Six new sex abuse lawsuits filed against Seattle Archdiocese

  • By Sara Bernard Seattle Weekly
  • Wednesday, May 18, 2016 10:43am
  • Local News

A law firm representing sexual abuse survivors filed six more lawsuits against the Seattle Archdiocese on Tuesday, alleging that Archdiocese knew or should have known about the crimes, yet did nothing.

Five out of the six cases involve abusive priests outed on the list of 77 names that the Archdiocese released in January. And all six plaintiffs called the law firm after the list was made public, according to Seattle attorneys Michael T. Pfau and Jason P. Amala, who’ve filed hundreds of such cases over the years. (One case settled with the Seattle Archdiocese in late March for $9.15 million.)
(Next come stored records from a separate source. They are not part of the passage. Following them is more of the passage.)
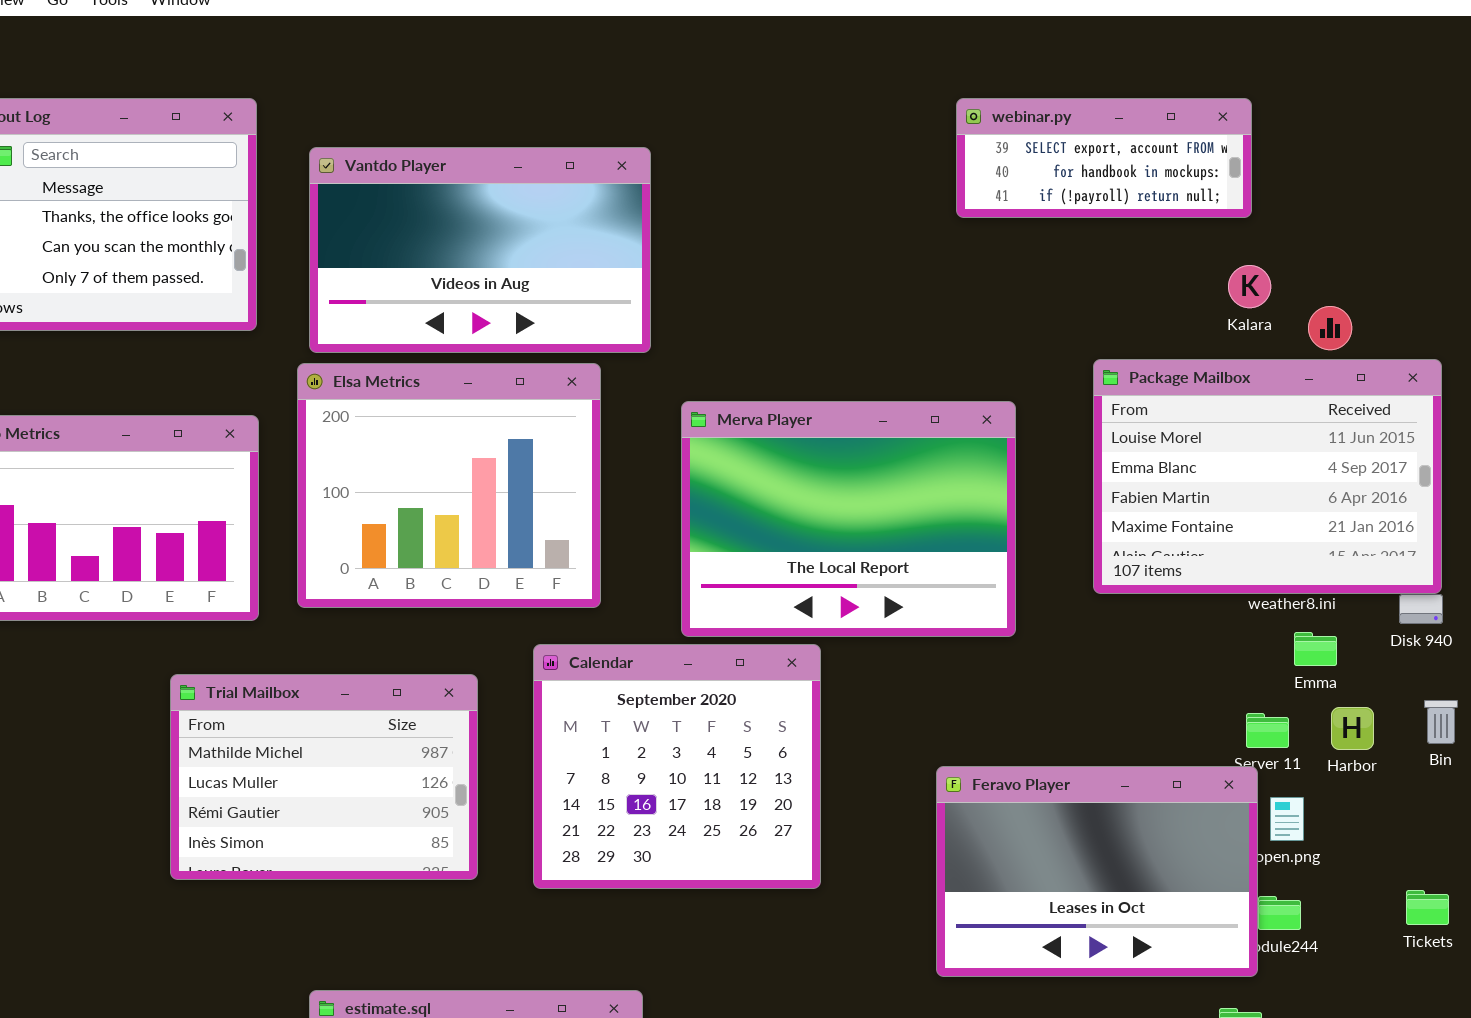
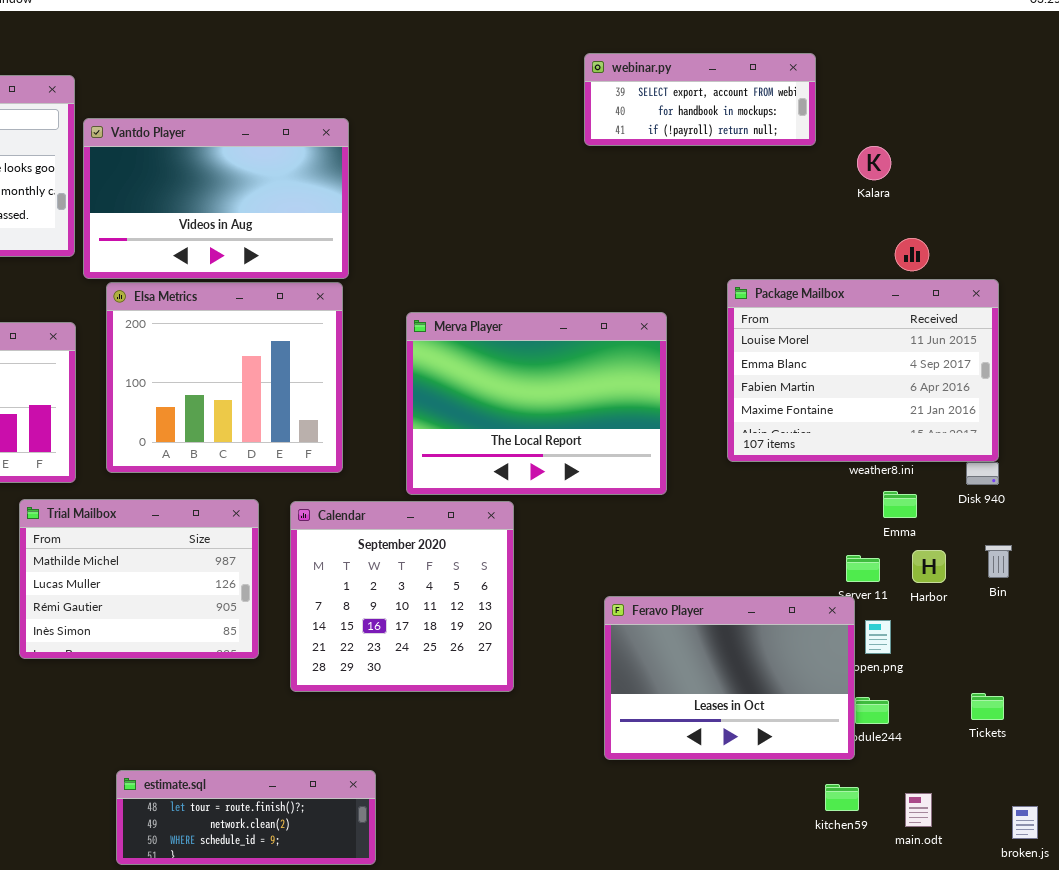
webinar.py: [956,98,1252,218] -> [584,53,816,146], moved
Vantdo Player: [309,147,651,353] -> [83,118,349,279], moved
Kalara: [1228,265,1271,308] -> [857,146,891,180], moved
Trial Mailbox: [170,674,478,880] -> [19,499,259,659], moved

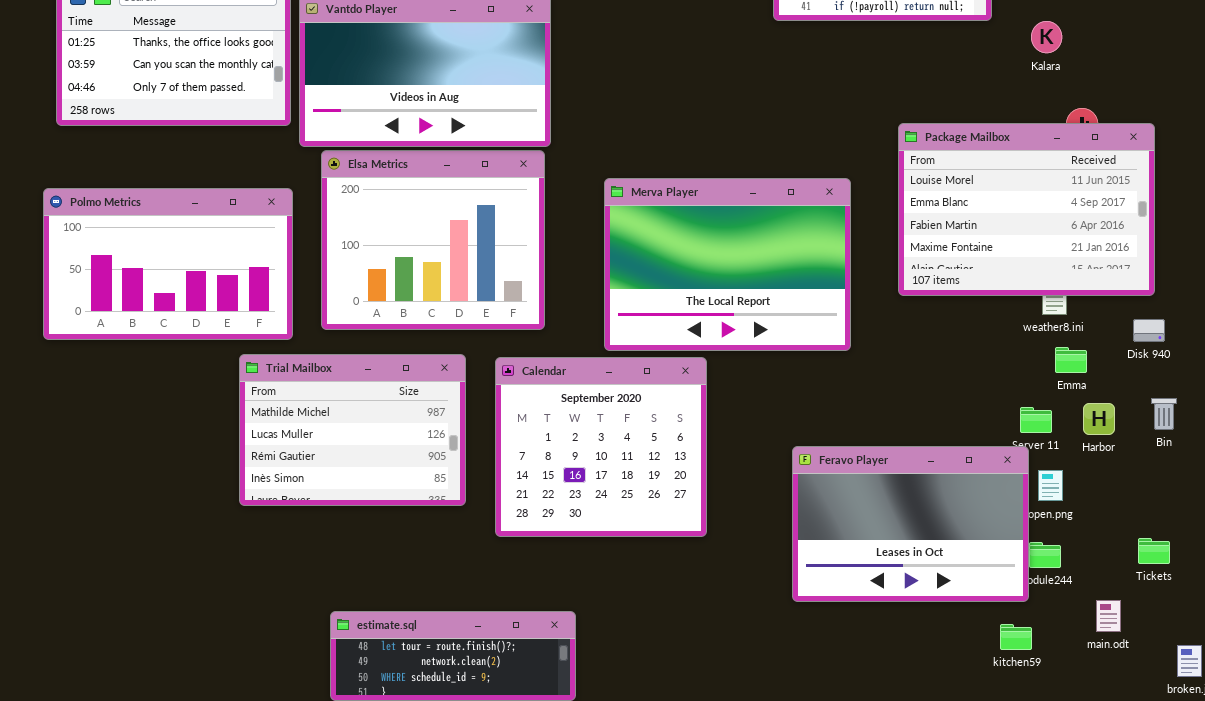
Package Mailbox: [727,279,999,462] -> [898,123,1155,296], moved
main.odt: [905,793,932,827] -> [1096,600,1121,632], moved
The six victims whose cases were filed this week “all saw the names [of their alleged perpetrators] on the list and called with questions, many of them thinking that they were the only one,” says Pfau. That fact alone is worth noting, he says. The Archdiocese had, in its files, credible accusations of sexual abuse — enough to publish each priest’s name on a list — but none of the survivors who called Pfau’s law firm had spoken out previously, or had any idea that their perpetrators may have abused other children. “To see that they weren’t the people who had called the Archdiocese to complain,” says Pfau, makes it “obvious that there are other victims.”

Still, the breadth of the six alleged crimes is astonishing, and points, once again, to the culture of abuse and secrecy that many claim dominates the Catholic Church — both in Seattle and across the world. “It’s not six abuse survivors saying one notorious pedophile abused them during a limited time,” Pfau says. “It’s six different people accusing six different pedophiles spanning 30 years at parishes all over the [Seattle] Archdiocese.” As a result, thanks to today’s news and all of the news that came before it, “You can’t really say it’s just a few bad apples.”

He adds that these six lawsuits represent just a fraction of the calls his firm receives. Since the release of the list in January, he’s gotten some 25 to 30 calls from survivors, “either upset about the list, or [because] the list triggered memories or feelings,” and often wanting more information about their abuser; not all victims want to file a lawsuit. Some victims are looking for compensation, some are looking for an apology, and some are simply looking for answers, Pfau says — all the more reason for the Archdiocese to release the full, secret files it keeps on these alleged crimes.

One of the cases filed Tuesday, for instance, accuses Father James Gandrau, a former priest at St. Mark School and Parish in Shoreline, of sexually abusing the plaintiff while he was an altar boy in 1966 and 1967, usually in a side room where the altar boys got dressed. According to the complaint, Reverend Father Theodore Sullivan, a pastor at St. Mark Parish at the time, caught Father Gandrau in the act of abusing the plaintiff, but never reported the abuse to authorities, never reported Gandrau for his crimes, and never sought medical or psychological care for the plaintiff. The plaintiff alleges that the Archdiocese did nothing to protect him, and as a result, Gandrau continued to abuse him.

Gandrau remained a priest with the Seattle Archdiocese until 2002.

“We hope victims of all child molesting clerics … will report their pain and their predators, not to church officials but to law enforcement, no matter how long ago,” said Barbara Dorris of St. Louis, Outreach Director of SNAP, the Survivors Network of those Abused by Priests, in a statement about these new cases filed in Seattle. “We also hope that witnesses and whistle blowers will do the same with their knowledge or suspicions, no matter how old or seemingly insignificant. These steps are hard. But they must be taken if girls and boys are to be protected and molesters and enablers are to be stopped.”

Today’s lawsuits are not the only ones his firm will file, adds Pfau. More lawsuits should appear in the coming months. In the meantime, the firm also intends to speak with officials at the Archdiocese to “resolve the claims of clients who would rather not file a lawsuit, but still want closure,” as well as help secure counseling for some victims.

Above all, Pfau says, “We’re continuing to give information to abuse survivors who want information… and perhaps want information from someone other than the Archdiocese.”